UDF
User-defined functions (UDFs) can run batch processing on a chain to generate new chain values. The UDF will take fields from one or more rows of the data and output new fields. A UDF can run at scale on multiple workers and processes.
A UDF can be any Python function. The classes below are useful to implement a "stateful"
UDF where a function is insufficient, such as when additional setup()
or teardown()
steps need to happen before or after the processing function runs.
UDFBase
Bases: AbstractUDF
Base class for stateful user-defined functions.

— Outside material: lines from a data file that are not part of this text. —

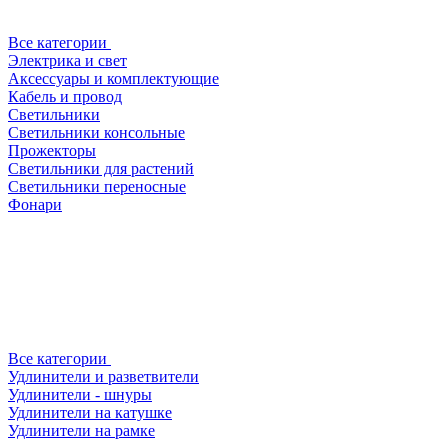
Все категории
Электрика и свет
Аксессуары и комплектующие
Кабель и провод
Светильники
Светильники консольные
Прожекторы
Светильники для растений
Светильники переносные
Фонари
Все категории
Удлинители и разветвители
Удлинители - шнуры
Удлинители на катушке
Удлинители на рамке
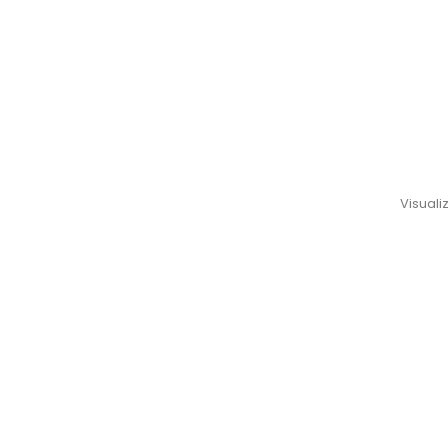
Visualiz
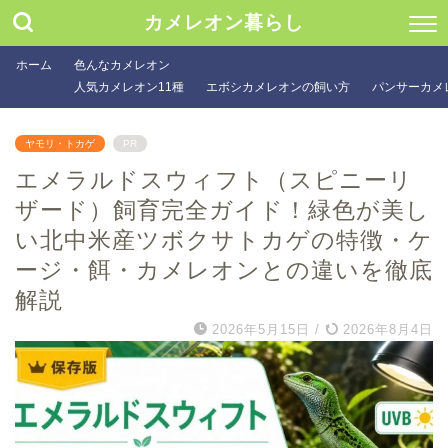
カメレオン暮らし
ホーム
色んなカメレオン
人気カメレオン11種
エボシカメレオンの飼い方
パンサーカメ
ヤモリ・トカゲ
PR
エメラルドスウィフト（スピニーリ
ザード）飼育完全ガイド！緑色が美し
い北中米産ツボクサトカゲの特徴・ケ
ージ・餌・カメレオンとの違いを徹底
解説
2026年5月15日
/
2026年8月4日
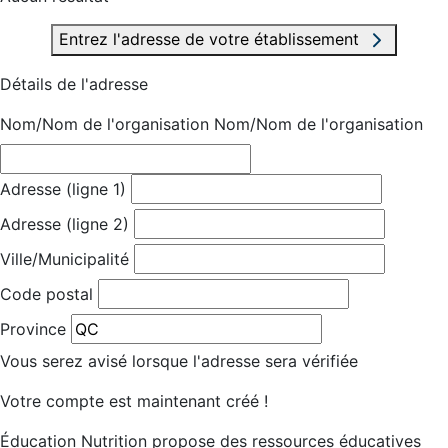
Entrez l'adresse de votre établissement
Détails de l'adresse
Nom/Nom de l'organisation
Nom/Nom de l'organisation
Adresse (ligne 1)
Adresse (ligne 2)
Ville/Municipalité
Code postal
Province
Vous serez avisé lorsque l'adresse sera vérifiée
Votre compte est maintenant créé !
Éducation Nutrition propose des ressources éducatives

Any class that inherits from it must have a process()
method that takes input
params from one or more rows in the chain and produces the expected output.
Optionally, the class may include these methods:
- setup()
to run code on each worker before process()
is called.
- teardown()
to run code on each worker after process()
completes.
Example
import datachain as dc
import open_clip
class ImageEncoder(dc.Mapper):
def __init__(self, model_name: str, pretrained: str):
self.model_name = model_name
self.pretrained = pretrained
def setup(self):
self.model, _, self.preprocess = (
open_clip.create_model_and_transforms(
self.model_name, self.pretrained
)
)
def process(self, file) -> list[float]:
img = file.get_value()
img = self.preprocess(img).unsqueeze(0)
emb = self.model.encode_image(img)
return emb[0].tolist()
(
dc.read_storage(
"gs://datachain-demo/fashion-product-images/images", type="image"
)
.limit(5)
.map(
ImageEncoder("ViT-B-32", "laion2b_s34b_b79k"),
params=["file"],
output={"emb": list[float]},
)
.show()
)
Source code in datachain/lib/udf.py
verbose_name
property
Returns the name of the function or class that implements the UDF.
process
Processing function that needs to be defined by user
setup
Initialization process executed on each worker before processing begins. This is needed for tasks like pre-loading ML models prior to scoring.
teardown
Teardown process executed on each process/worker after processing ends. This is needed for tasks like closing connections to end-points.